* Exercise details *
Reproduce word for word, from the entries below, the line with "reflexivo para expresar su búsqueda de paz", the line with "g tjekket kundeoplevelse.", and every line between them, and nothing more.

━━ Dataset extract

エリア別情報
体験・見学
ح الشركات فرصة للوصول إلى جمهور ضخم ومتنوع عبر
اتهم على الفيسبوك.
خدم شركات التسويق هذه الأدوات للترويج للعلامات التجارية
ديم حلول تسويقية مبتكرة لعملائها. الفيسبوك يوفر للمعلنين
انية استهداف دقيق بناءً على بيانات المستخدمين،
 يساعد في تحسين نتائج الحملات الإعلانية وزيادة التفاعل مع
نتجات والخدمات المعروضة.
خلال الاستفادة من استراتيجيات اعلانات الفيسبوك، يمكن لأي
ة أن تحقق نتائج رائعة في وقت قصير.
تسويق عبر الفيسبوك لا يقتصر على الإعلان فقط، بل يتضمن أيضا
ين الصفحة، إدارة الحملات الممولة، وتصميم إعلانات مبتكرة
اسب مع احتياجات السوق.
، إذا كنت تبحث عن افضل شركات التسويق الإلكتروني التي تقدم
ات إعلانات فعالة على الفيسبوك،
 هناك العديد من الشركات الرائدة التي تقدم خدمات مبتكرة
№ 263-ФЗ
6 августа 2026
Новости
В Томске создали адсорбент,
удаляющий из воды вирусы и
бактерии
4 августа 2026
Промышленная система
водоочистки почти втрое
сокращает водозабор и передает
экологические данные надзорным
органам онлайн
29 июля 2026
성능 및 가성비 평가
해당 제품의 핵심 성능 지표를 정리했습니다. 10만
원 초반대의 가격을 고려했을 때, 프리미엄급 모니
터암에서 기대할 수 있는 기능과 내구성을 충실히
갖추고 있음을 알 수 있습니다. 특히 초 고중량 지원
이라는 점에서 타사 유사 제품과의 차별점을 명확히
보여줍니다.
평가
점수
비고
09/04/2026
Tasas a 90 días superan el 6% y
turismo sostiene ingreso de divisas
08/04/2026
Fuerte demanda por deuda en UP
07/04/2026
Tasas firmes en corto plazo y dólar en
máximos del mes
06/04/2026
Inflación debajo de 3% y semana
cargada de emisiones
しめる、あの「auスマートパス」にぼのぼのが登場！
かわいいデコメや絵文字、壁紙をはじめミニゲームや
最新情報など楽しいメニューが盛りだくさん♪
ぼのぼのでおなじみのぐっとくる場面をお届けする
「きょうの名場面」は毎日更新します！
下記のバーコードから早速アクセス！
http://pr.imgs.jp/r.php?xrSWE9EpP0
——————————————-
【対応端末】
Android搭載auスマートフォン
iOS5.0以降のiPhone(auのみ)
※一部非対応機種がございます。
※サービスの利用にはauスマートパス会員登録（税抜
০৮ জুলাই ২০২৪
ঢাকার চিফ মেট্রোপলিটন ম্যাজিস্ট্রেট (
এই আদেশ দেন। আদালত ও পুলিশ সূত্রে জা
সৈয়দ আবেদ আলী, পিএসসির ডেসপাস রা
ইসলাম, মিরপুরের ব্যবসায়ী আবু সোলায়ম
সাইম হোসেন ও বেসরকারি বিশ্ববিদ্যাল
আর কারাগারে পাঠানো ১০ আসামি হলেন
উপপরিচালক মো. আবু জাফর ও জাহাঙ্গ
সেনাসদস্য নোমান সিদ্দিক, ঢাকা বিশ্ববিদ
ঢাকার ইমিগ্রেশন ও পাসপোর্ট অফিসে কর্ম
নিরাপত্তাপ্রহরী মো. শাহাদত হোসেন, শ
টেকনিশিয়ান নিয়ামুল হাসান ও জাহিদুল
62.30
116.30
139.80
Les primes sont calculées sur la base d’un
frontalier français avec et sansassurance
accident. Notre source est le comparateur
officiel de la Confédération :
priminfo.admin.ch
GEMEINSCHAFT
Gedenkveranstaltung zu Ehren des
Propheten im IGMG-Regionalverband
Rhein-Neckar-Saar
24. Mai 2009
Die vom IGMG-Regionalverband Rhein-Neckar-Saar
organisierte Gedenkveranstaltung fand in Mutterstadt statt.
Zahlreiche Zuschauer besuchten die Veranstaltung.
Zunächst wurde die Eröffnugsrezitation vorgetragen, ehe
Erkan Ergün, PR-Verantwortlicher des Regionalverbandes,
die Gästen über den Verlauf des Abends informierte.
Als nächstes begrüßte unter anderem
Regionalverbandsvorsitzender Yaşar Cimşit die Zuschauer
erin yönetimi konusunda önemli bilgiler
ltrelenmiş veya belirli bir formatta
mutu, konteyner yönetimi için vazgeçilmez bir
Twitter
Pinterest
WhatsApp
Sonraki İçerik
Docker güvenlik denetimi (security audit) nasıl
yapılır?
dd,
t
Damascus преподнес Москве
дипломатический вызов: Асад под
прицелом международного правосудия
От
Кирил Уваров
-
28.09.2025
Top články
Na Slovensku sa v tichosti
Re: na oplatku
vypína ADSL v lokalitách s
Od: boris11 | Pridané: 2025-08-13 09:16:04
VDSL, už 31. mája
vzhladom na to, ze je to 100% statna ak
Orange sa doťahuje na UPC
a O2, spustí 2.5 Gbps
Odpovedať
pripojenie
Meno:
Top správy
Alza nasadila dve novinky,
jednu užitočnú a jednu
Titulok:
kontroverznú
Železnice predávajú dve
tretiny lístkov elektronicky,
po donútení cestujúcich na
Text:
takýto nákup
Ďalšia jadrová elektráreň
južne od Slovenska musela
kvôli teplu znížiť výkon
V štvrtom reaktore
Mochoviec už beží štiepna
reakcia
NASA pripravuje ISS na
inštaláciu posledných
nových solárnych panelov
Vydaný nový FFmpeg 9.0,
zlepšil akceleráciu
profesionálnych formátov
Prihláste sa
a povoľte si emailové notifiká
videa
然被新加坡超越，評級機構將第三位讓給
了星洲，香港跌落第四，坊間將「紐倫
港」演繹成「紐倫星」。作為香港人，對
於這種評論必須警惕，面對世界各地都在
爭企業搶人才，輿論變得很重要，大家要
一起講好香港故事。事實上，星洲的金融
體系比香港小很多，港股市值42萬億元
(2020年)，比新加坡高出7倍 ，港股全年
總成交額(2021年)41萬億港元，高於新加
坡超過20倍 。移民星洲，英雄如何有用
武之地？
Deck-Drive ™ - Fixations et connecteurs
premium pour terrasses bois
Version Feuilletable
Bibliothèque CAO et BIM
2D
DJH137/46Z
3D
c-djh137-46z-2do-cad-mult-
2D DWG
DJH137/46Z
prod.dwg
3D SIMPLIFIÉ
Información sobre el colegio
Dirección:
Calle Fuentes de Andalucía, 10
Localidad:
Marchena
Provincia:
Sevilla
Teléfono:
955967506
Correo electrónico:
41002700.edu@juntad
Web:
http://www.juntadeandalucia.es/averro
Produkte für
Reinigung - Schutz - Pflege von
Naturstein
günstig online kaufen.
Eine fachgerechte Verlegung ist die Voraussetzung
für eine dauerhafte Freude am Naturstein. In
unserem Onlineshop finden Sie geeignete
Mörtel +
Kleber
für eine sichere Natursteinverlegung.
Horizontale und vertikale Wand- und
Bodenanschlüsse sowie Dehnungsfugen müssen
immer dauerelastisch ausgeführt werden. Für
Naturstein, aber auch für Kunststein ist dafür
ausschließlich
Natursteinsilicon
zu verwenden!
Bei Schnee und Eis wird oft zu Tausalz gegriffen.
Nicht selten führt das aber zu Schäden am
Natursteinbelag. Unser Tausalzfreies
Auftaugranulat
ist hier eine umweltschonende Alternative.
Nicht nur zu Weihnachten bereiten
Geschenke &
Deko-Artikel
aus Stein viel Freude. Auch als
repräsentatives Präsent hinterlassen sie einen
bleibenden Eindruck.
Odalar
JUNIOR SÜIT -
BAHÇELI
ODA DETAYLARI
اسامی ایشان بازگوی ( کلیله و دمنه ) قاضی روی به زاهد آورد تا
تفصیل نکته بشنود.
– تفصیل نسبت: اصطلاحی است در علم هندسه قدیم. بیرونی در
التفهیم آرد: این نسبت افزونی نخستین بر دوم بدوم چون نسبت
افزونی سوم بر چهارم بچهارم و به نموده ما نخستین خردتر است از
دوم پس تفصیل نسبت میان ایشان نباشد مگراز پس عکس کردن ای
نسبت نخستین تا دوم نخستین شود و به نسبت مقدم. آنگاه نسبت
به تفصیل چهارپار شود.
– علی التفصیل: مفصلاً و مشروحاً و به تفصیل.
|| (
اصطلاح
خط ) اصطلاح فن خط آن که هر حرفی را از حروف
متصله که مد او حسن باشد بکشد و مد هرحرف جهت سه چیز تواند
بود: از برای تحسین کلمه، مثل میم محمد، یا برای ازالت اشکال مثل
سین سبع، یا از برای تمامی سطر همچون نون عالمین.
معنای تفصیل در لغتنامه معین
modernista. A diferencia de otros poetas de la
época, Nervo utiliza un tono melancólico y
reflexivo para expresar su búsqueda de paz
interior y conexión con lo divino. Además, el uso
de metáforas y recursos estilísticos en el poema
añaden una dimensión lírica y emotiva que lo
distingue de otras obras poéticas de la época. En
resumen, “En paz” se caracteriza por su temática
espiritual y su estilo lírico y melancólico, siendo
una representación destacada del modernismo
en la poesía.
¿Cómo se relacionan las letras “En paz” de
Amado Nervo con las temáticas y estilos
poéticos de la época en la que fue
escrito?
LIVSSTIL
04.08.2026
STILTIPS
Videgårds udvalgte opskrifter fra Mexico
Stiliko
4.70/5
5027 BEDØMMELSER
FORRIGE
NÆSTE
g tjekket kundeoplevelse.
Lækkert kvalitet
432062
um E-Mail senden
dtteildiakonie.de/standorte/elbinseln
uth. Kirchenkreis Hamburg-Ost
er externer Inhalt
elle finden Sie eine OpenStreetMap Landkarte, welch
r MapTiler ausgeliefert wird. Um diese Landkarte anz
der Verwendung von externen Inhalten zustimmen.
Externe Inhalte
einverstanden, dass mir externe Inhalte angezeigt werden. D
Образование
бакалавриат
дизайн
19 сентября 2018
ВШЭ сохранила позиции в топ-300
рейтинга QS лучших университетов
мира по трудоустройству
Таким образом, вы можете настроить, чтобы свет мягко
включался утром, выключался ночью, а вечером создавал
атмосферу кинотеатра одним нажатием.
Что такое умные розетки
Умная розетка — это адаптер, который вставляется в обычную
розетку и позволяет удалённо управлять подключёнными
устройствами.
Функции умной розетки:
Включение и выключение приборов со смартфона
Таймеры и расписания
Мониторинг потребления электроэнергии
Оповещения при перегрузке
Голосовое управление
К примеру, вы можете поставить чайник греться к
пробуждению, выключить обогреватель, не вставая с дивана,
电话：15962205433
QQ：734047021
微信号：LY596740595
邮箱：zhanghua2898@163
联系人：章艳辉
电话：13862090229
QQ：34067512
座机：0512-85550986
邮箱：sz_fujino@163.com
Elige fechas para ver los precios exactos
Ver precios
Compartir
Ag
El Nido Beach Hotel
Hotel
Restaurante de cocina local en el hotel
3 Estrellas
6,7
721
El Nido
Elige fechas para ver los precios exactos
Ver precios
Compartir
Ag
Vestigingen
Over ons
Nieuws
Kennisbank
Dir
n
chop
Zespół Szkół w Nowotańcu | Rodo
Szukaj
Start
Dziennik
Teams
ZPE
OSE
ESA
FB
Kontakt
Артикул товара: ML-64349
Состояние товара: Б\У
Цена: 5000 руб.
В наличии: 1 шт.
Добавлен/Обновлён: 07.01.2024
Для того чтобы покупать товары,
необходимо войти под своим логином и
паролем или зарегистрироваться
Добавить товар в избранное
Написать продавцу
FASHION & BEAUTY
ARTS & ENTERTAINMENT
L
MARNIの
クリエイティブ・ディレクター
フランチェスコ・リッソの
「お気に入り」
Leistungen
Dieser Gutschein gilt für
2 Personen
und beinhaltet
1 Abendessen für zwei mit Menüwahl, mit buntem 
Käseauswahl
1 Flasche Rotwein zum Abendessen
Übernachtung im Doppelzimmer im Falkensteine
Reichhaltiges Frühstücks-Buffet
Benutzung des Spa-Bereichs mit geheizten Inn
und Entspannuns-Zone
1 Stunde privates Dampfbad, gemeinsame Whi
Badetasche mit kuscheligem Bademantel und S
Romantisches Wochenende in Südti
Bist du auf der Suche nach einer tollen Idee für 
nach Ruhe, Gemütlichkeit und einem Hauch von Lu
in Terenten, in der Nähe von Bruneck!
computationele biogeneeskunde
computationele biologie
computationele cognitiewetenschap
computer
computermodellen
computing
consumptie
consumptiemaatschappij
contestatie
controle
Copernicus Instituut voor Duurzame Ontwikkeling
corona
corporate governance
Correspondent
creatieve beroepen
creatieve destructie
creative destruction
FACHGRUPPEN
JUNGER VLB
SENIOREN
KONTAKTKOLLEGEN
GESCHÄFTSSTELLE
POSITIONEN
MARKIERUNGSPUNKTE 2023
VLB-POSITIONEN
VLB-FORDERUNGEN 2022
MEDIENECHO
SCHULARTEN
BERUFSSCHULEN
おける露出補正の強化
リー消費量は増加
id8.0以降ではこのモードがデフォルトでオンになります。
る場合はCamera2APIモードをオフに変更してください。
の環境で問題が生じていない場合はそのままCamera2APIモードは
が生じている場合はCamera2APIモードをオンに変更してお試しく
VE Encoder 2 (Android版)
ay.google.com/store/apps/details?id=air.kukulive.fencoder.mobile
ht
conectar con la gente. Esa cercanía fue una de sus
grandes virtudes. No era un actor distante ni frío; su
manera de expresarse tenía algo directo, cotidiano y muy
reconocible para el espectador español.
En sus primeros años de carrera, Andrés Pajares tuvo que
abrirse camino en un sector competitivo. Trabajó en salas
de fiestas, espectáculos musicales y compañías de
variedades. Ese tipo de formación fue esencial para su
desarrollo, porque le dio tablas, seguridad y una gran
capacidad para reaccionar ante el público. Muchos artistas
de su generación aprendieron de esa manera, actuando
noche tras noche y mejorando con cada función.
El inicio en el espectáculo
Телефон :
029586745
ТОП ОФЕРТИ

━━━━

* Response to the exercise *
reflexivo para expresar su búsqueda de paz
interior y conexión con lo divino. Además, el uso
de metáforas y recursos estilísticos en el poema
añaden una dimensión lírica y emotiva que lo
distingue de otras obras poéticas de la época. En
resumen, “En paz” se caracteriza por su temática
espiritual y su estilo lírico y melancólico, siendo
una representación destacada del modernismo
en la poesía.
¿Cómo se relacionan las letras “En paz” de
Amado Nervo con las temáticas y estilos
poéticos de la época en la que fue
escrito?
LIVSSTIL
04.08.2026
STILTIPS
Videgårds udvalgte opskrifter fra Mexico
Stiliko
4.70/5
5027 BEDØMMELSER
FORRIGE
NÆSTE
g tjekket kundeoplevelse.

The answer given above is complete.